→ Job item
Every line that contains the word "size" should be copied from the records below.

[Records from a dataset]
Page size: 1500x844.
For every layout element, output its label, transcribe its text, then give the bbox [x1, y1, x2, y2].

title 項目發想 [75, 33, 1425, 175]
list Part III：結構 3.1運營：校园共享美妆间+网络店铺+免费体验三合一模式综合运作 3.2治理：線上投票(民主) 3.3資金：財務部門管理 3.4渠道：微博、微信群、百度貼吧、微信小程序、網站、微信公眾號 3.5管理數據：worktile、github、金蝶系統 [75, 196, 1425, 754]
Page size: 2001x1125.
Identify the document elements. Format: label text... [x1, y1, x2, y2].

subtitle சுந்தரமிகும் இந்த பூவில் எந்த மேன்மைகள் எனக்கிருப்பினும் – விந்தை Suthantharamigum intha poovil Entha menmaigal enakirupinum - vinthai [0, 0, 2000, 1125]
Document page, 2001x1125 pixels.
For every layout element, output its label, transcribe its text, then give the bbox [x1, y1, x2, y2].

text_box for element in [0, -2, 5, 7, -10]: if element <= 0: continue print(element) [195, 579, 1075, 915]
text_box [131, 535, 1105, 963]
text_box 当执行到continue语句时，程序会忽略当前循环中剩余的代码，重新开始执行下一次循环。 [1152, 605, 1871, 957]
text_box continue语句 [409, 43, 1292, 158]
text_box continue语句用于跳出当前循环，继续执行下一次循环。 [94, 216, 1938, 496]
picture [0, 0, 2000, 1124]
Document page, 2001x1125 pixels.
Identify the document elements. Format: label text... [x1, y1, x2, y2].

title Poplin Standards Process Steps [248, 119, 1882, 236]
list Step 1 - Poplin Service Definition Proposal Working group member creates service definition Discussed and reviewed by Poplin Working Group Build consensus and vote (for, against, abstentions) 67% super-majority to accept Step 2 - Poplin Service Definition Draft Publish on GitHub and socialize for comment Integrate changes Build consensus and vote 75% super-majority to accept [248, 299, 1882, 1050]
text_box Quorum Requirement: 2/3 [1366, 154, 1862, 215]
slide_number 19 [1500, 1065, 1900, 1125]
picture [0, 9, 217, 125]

→ Exercise result
Page size: 1500x844.
Page size: 2001x1125.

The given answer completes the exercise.